NJ-Gov Poll: Corzine Stays in the Lead
The final Farleigh-Dickinson/PublicMind poll in New Jersey has Gov. Jon Corzine (D-N.J.) continuing his slow rise back from oblivion and into contention, leading Republican candidate Chris Christie 44 percent to 43 percent among likely voters, with independent candidate Chris Daggett at 6 percent. Corzine also led in the last poll, released on October 6, by an identical margin, but Daggett is up two points; since September, Corzine is up two points and Christie is down four points.
I note all of that because Mike Allen reports this poll under the banner “COULD DEMS GET BLOWN OUT ON TUESDAY?” They could, sure. But the trend is not good for Republicans in New Jersey, who have lost a series of elections this decade after leading in the summer. And this poll has Corzine grabbing only 72 percent of the African-American vote in New Jersey — that’s a vote both he and Christie have gone after, but it’s a vote that historically breaks better for the Democrats. For example, Sen.

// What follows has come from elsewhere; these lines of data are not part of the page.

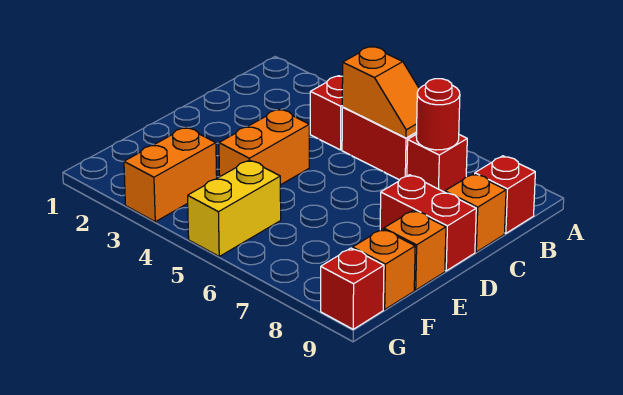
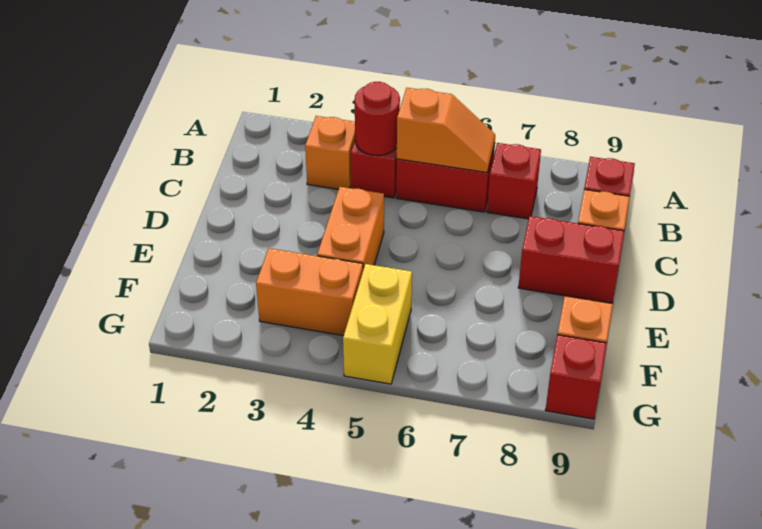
red round brick B7 level 2 -> red round brick B4 level 2
orange brick E9 level 1 -> orange brick B3 level 1
orange brick F3:G3 level 1 -> orange brick F3:F4 level 1

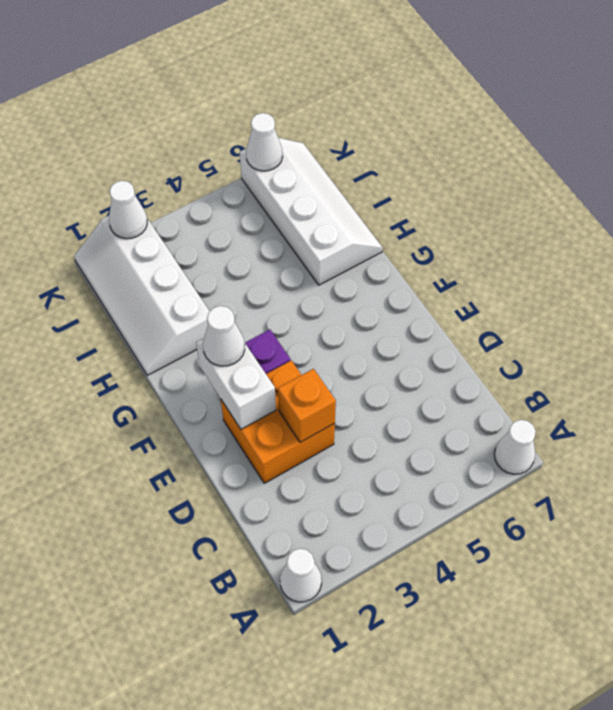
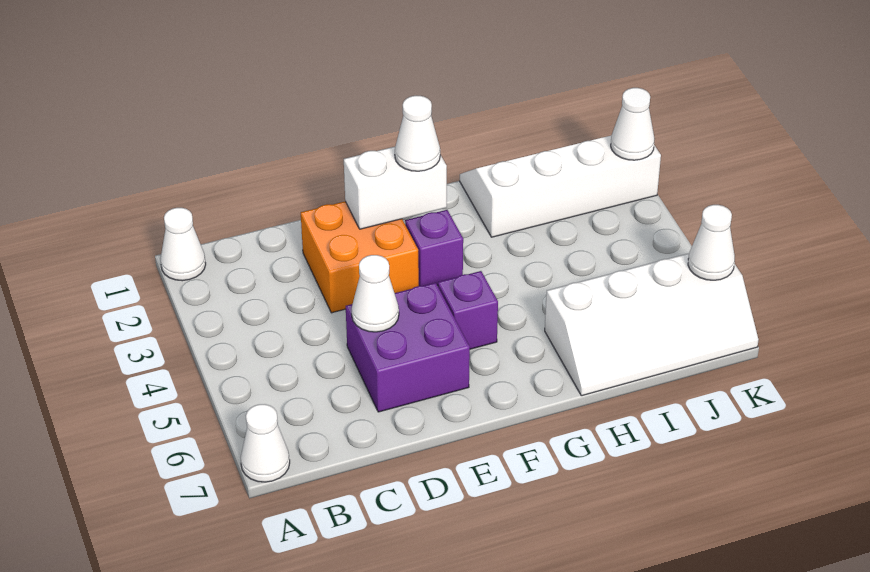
orange brick D3 level 2 -> none
none -> purple brick D5:E6 level 1
none -> white cone D5 level 2
none -> purple brick F5 level 1

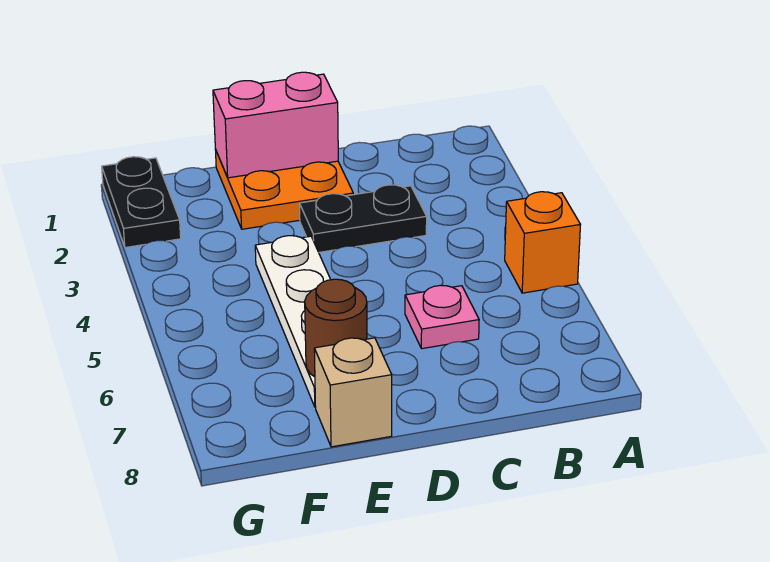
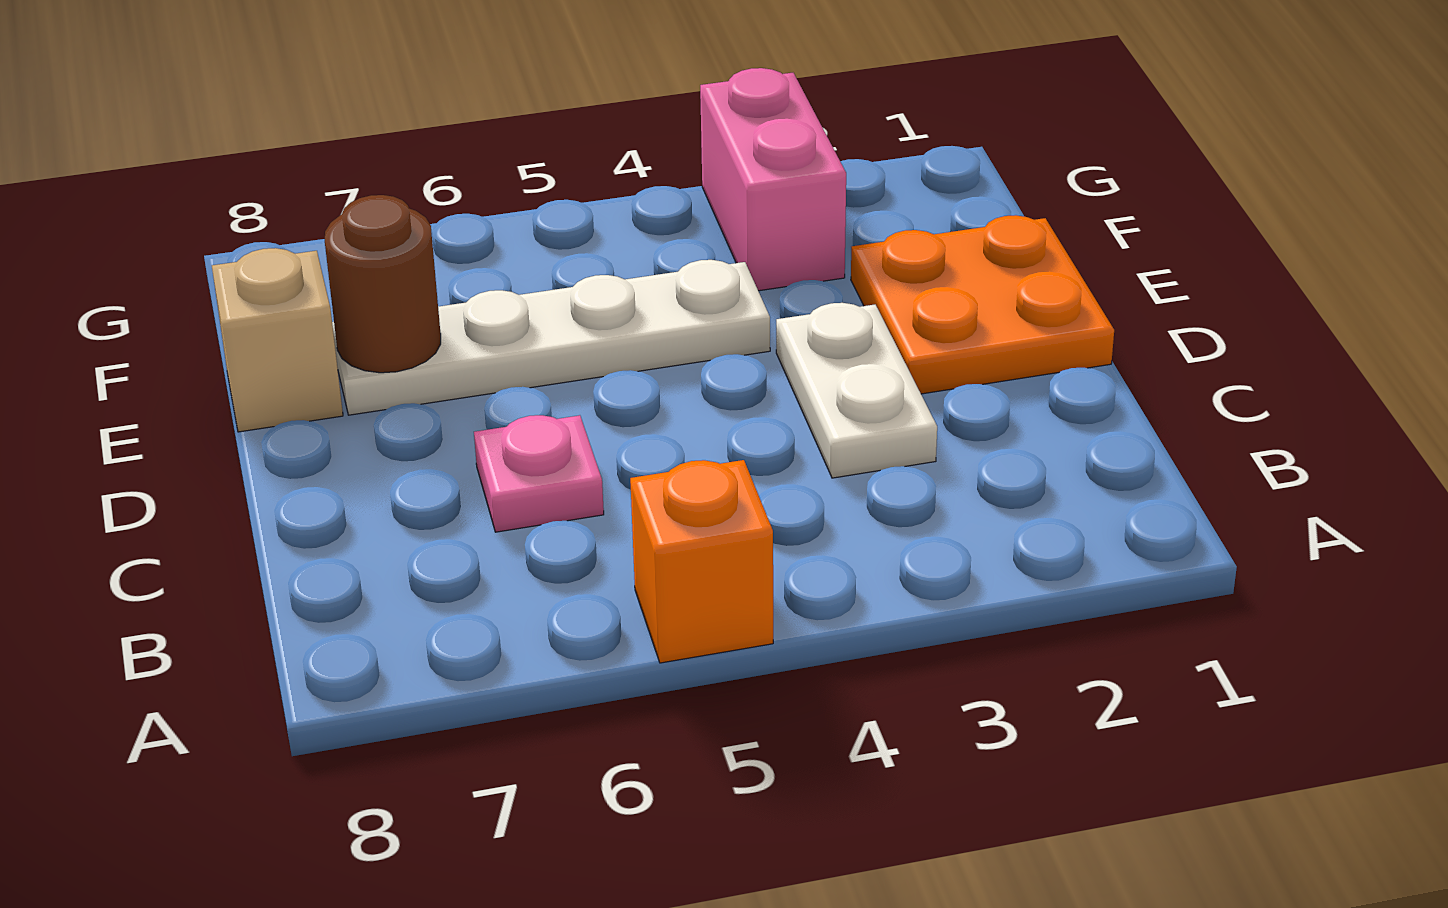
black plate C3:D3 level 1 -> white plate C3:D3 level 1
pink brick D1:E1 level 2 -> pink brick F3:G3 level 1
black plate G1:G2 level 1 -> none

Frank Lautenberg (D-N.J.) got 87 percent of that vote last year.
I wouldn’t be too surprised by a Christie upset on Tuesday, but the betting right now (literally) is that Democrats, with better turnout and Corzine benefiting from the three-way race, win New Jersey while Republicans win Virginia, and that all eyes turn to the NY-23 special election as the tiebreaker.